_What the task asks_. Pull out every line of the records below that contains the string "many", matching case exactly.

_Stored items from a collection_.
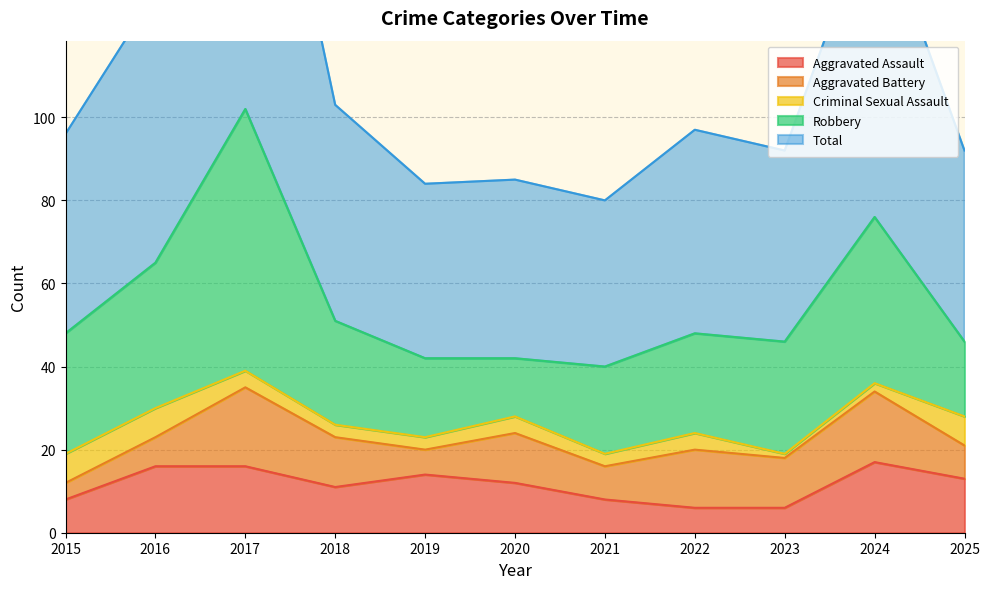

How many lines are shown in the chart?

5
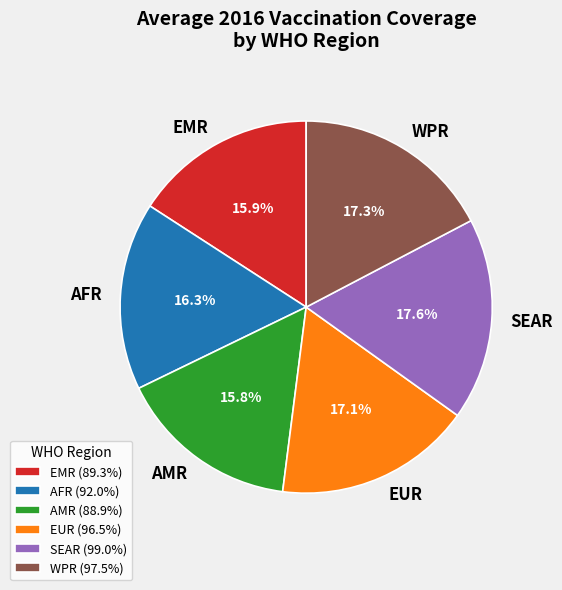

Combined, what portion of the pie is AMR and EMR?

31.7%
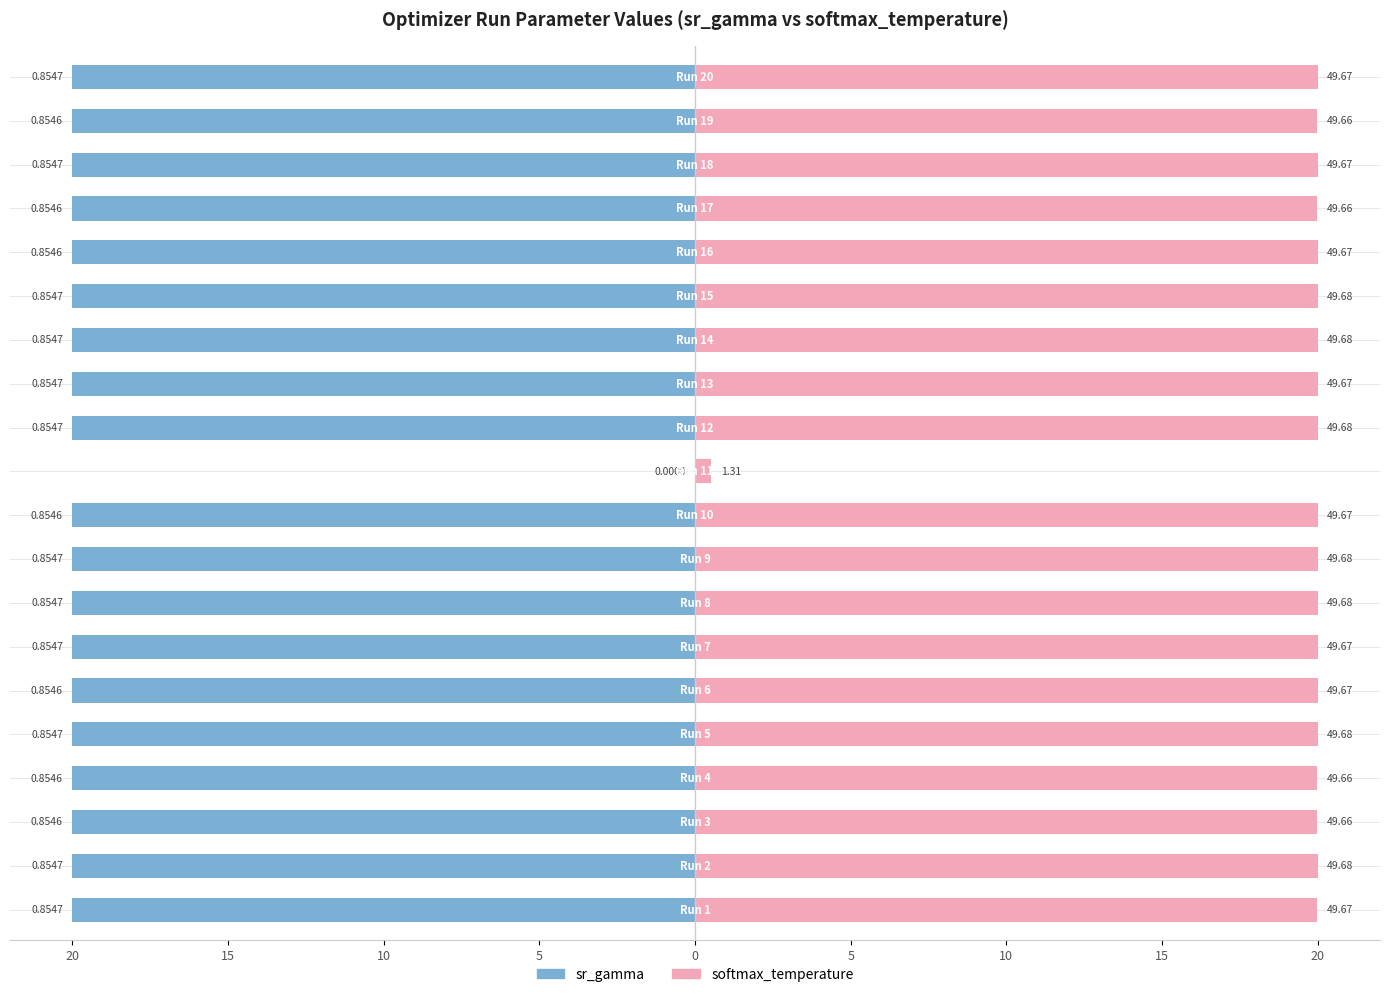

How many bars are there in each group?

2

_The answer_.
How many lines are shown in the chart?
How many bars are there in each group?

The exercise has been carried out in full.